# Bruneau Dunes State Park, Idaho



## grcooperjr

Hi Folks......

We just got back Sunday from one of our faviorite tripes of the year to​Bruneau Dunes State Park, Idaho​ 






 
This is a great place to go to in the high Desert of Idaho. A lot of GREAT fishing, hikeing and astromoney at the obsvertory.

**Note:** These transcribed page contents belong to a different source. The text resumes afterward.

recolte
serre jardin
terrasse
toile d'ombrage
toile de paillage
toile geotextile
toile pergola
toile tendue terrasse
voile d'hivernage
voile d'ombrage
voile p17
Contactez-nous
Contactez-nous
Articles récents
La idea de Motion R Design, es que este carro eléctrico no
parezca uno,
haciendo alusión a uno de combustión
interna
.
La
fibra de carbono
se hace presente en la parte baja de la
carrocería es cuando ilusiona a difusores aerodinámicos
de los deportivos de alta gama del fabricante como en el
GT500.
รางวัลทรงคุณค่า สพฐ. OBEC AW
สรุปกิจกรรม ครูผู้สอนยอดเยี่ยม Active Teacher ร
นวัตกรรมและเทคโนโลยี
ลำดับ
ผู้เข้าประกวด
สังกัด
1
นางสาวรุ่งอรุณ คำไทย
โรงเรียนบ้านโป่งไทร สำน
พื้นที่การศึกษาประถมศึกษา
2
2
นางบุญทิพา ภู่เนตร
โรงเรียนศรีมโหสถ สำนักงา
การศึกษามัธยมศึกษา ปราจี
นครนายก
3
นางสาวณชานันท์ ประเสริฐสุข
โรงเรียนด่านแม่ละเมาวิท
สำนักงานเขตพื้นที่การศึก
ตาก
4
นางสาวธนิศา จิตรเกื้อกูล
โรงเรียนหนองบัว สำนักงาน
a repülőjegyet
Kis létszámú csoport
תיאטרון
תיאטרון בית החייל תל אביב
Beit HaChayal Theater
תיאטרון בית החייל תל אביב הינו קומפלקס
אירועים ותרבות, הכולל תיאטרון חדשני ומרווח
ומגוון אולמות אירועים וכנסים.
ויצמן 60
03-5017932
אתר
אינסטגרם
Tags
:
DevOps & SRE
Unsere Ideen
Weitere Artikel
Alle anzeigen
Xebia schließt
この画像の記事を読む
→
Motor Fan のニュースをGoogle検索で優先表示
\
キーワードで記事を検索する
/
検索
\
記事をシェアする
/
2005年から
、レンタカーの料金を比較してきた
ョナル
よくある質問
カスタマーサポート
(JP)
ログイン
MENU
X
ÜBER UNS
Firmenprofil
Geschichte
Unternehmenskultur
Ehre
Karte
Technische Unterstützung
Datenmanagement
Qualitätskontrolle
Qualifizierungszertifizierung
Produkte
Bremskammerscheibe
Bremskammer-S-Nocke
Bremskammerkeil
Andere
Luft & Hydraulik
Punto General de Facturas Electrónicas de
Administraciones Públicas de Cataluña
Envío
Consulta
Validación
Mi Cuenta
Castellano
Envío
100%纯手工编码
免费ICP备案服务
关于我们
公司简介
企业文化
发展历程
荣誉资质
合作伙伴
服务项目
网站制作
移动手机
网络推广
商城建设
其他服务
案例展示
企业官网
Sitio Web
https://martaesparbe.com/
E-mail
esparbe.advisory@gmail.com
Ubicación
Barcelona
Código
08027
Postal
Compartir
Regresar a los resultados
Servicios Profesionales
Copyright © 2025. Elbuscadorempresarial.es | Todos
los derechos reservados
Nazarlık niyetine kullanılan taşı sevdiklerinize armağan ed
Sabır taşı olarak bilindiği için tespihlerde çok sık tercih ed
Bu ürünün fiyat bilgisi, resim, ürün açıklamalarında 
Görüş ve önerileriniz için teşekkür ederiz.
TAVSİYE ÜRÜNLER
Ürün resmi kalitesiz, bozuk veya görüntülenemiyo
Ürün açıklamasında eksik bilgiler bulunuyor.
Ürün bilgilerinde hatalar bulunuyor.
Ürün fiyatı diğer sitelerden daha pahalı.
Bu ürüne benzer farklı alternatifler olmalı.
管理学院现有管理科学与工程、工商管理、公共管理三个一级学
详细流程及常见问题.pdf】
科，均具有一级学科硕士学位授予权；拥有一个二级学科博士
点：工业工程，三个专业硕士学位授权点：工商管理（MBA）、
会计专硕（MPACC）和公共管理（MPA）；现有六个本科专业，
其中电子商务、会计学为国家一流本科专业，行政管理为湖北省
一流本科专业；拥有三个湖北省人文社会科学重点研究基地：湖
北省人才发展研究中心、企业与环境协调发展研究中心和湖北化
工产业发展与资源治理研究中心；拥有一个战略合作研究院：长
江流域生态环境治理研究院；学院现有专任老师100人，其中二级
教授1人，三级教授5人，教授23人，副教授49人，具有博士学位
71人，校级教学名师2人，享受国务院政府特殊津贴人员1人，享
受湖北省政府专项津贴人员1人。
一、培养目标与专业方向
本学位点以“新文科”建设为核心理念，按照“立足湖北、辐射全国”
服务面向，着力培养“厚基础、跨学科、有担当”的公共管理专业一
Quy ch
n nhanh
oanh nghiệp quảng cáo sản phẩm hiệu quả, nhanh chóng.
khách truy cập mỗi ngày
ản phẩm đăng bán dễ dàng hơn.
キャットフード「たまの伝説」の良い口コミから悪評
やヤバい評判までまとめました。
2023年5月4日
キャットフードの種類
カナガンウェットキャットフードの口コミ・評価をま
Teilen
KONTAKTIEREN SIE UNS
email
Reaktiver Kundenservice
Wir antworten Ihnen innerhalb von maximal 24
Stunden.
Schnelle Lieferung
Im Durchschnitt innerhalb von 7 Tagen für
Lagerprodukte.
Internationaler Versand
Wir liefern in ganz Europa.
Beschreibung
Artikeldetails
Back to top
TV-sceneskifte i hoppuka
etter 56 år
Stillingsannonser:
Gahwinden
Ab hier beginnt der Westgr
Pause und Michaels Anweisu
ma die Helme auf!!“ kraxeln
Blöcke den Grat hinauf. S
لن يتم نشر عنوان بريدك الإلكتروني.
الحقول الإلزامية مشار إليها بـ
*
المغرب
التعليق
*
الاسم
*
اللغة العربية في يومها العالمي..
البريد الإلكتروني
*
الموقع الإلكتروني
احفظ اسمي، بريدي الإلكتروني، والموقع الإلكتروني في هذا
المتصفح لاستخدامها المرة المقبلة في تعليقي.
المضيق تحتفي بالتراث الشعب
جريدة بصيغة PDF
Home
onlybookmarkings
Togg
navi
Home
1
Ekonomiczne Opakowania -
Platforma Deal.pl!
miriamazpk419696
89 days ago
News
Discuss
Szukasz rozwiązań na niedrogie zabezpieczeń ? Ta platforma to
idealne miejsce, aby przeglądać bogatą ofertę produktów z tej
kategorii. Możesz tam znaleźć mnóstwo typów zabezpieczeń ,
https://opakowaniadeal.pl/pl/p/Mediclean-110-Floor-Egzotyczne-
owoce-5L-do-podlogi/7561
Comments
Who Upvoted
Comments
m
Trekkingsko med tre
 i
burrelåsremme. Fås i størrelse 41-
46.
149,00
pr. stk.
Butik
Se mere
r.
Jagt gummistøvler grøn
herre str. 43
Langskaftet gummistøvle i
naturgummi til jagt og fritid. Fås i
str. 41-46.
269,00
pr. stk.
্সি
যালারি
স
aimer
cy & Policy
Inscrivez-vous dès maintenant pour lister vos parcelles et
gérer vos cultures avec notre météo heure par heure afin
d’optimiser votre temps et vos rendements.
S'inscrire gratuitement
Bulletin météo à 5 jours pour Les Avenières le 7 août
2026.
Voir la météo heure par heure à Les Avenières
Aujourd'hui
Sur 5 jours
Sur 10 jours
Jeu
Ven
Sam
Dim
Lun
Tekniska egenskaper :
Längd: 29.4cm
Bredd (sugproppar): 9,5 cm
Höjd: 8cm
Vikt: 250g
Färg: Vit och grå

​http://buyastrostuff.com/dons/images/Star-Party-Pics/Obs_Front_w_refractorBigThumb.jpgAnyway I took some pictures of our latest trip AT THIS LINK. 
A lot of folks have never seen the Snake River area of Idaho so it's kind of hard to explain. But most of the area is canyon lands and very fertile lava based farm lands in the areas surrounding the river.

Enjoy the pic’s.


----------



## ctfortner

Thanks for sharing Ray. Looks like a neat place. Never camped in the desert before. Weather should be right about this time of year. Love the pics.


----------



## grcooperjr

ctfortner said:


> Thanks for sharing Ray. Looks like a neat place. Never camped in the desert before. Weather should be right about this time of year. Love the pics.


 
It was a fun trip. Just about had every type of weather that you can have. we had our water freeze the first 2 nights as the temp dropped below 15 degs. The Days were over 60 for the most part and sunny. Going and coming we had snow to contend with as we crossed the Blue Mountain range on the Idaho/Oregon border. Spring time camping can be about anything you can imagine. Summer time, you really need AC. Last September it was 115 in the shade and 85 at night of course no humidity to speak of.


----------